Sonya Hudson, Managing Editor

This year, 1,500 more students than expected enrolled into George Mason University. According to Dan Walsch, Mason’s press secretary, this means basically nothing will change for students on a day to day basis in the short term.

“Students will continue attending classes and living their lives as normal,” said Walsch. “What this could mean down the road is an increase in class sizes.” Walsch also noted that the recent budget cuts will contribute to fewer offered sections of classes and an increase in class size.

“The university can physically accommodate these students,” says Walsch, “but what the university is focusing on is maintaining a quality education for all these students.”

According to Walsch, the university surpassing its enrollment target means that the university has a good name, as many students are transferring to Mason, many more are deciding to attend as freshmen and the retention rate is higher than last year.

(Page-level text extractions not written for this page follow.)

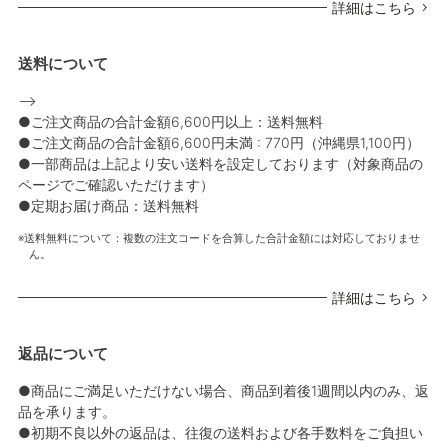
詳細はこちら
送料について
-->
●ご注文商品の合計金額6,600円以上：送料無料
●ご注文商品の合計金額6,600円未満 : 770円（沖縄県1,100円）
●一部商品は上記より安い送料を設定しております（対象商品の
ページでご確認いただけます）
●定期お届け商品：送料無料
送料無料について：複数の注文コードを合算した合計金額には対応しておりませ
ん。
詳細はこちら
返品について
●商品にご満足いただけない場合、商品到着後1週間以内のみ、返
品を承ります。
●初期不良以外の返品は、往復の送料および各手数料をご負担い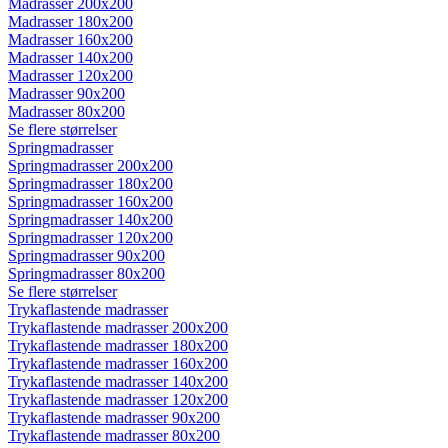
Madrasser 200x200
Madrasser 180x200
Madrasser 160x200
Madrasser 140x200
Madrasser 120x200
Madrasser 90x200
Madrasser 80x200
Se flere størrelser
Springmadrasser
Springmadrasser 200x200
Springmadrasser 180x200
Springmadrasser 160x200
Springmadrasser 140x200
Springmadrasser 120x200
Springmadrasser 90x200
Springmadrasser 80x200
Se flere størrelser
Trykaflastende madrasser
Trykaflastende madrasser 200x200
Trykaflastende madrasser 180x200
Trykaflastende madrasser 160x200
Trykaflastende madrasser 140x200
Trykaflastende madrasser 120x200
Trykaflastende madrasser 90x200
Trykaflastende madrasser 80x200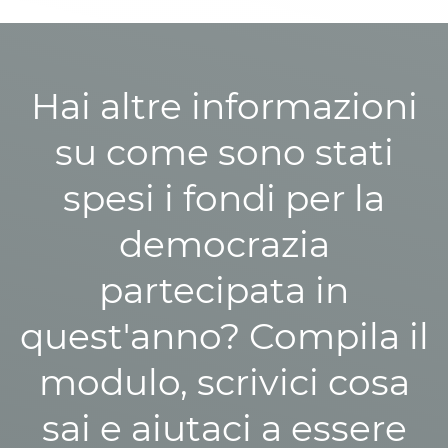
Hai altre informazioni
su come sono stati
spesi i fondi per la
democrazia
partecipata in
quest'anno? Compila il
modulo, scrivici cosa
sai e aiutaci a essere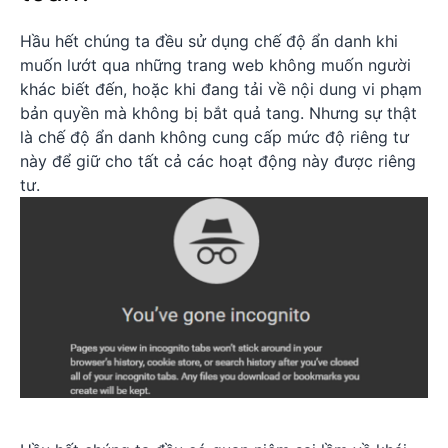
Hầu hết chúng ta đều sử dụng chế độ ẩn danh khi
muốn lướt qua những trang web không muốn người
khác biết đến, hoặc khi đang tải về nội dung vi phạm
bản quyền mà không bị bắt quả tang. Nhưng sự thật
là chế độ ẩn danh không cung cấp mức độ riêng tư
này để giữ cho tất cả các hoạt động này được riêng
tư.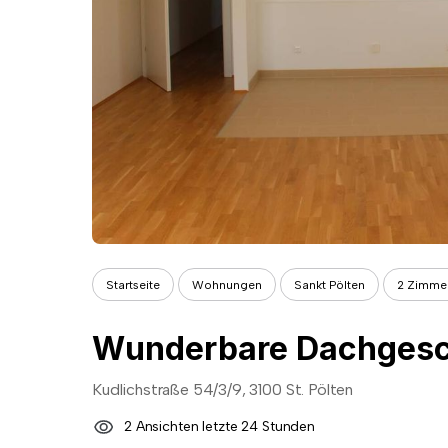
Startseite
Wohnungen
Sankt Pölten
2 Zimme
Kudlichstraße 54/3/9, 3100 St. Pölten
2 Ansichten letzte 24 Stunden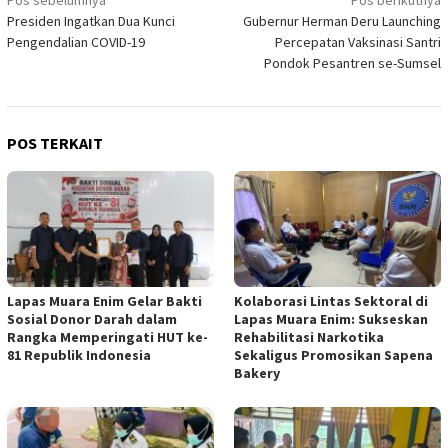
Navigasi
Presiden Ingatkan Dua Kunci
Gubernur Herman Deru Launching
pos
Pengendalian COVID-19
Percepatan Vaksinasi Santri
Pondok Pesantren se-Sumsel
POS TERKAIT
Lapas Muara Enim Gelar Bakti
Kolaborasi Lintas Sektoral di
Sosial Donor Darah dalam
Lapas Muara Enim: Sukseskan
Rangka Memperingati HUT ke-
Rehabilitasi Narkotika
81 Republik Indonesia
Sekaligus Promosikan Sapena
Bakery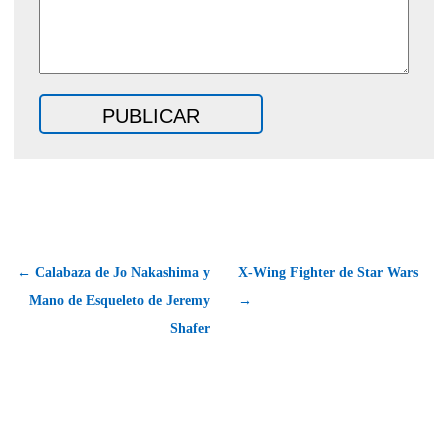
← Calabaza de Jo Nakashima y
X-Wing Fighter de Star Wars
Mano de Esqueleto de Jeremy
→
Shafer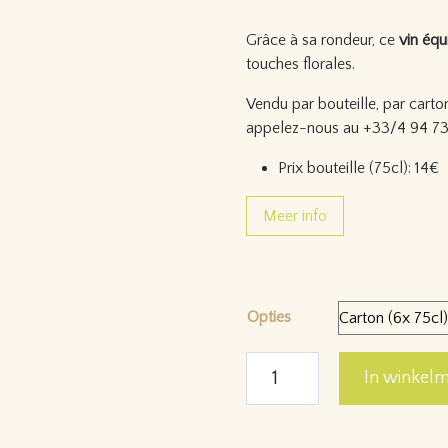
Grâce à sa rondeur, ce
vin équi
touches florales.
Vendu par bouteille, par carto
appelez-nous au +33/4 94 73
Prix bouteille (75cl): 14€
Meer info
Opties
La Lone 2023 aantal
In winkel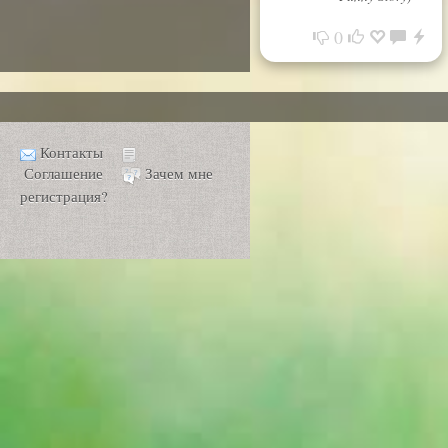
0
Контакты
Соглашение
Зачем мне
регистрация?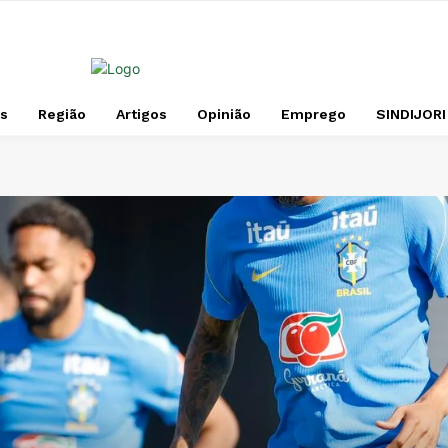
s
Região
Artigos
Opinião
Emprego
SINDIJORI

Walsch speculated that some of this stems from the bad economy, which is encouraging people to stay in school, take more courses and go back to school to increase credentials for better paying jobs. Students returning to Mason speaks to the quality of education they are receiving. Of course, Walsch explained these reasons are purely speculative as there is no hard and fast reason to an increase in enrollment this fall.

“George Mason University’s higher-than-anticipated enrollment increase is reflective, in many ways, of a growing appreciation of the connection between a quality education and one’s ability to obtain viable employment in today’s economy,” said President Alan Merten.

“This reality is seen in the upswing in students in a number of our academic areas such as teaching, engineering, the health professions and information technology. The enrollment increase in those fields, particularly among in-state students, also reflects the increased recognition of the quality of Mason’s programs in these and other academic areas,” said Merten.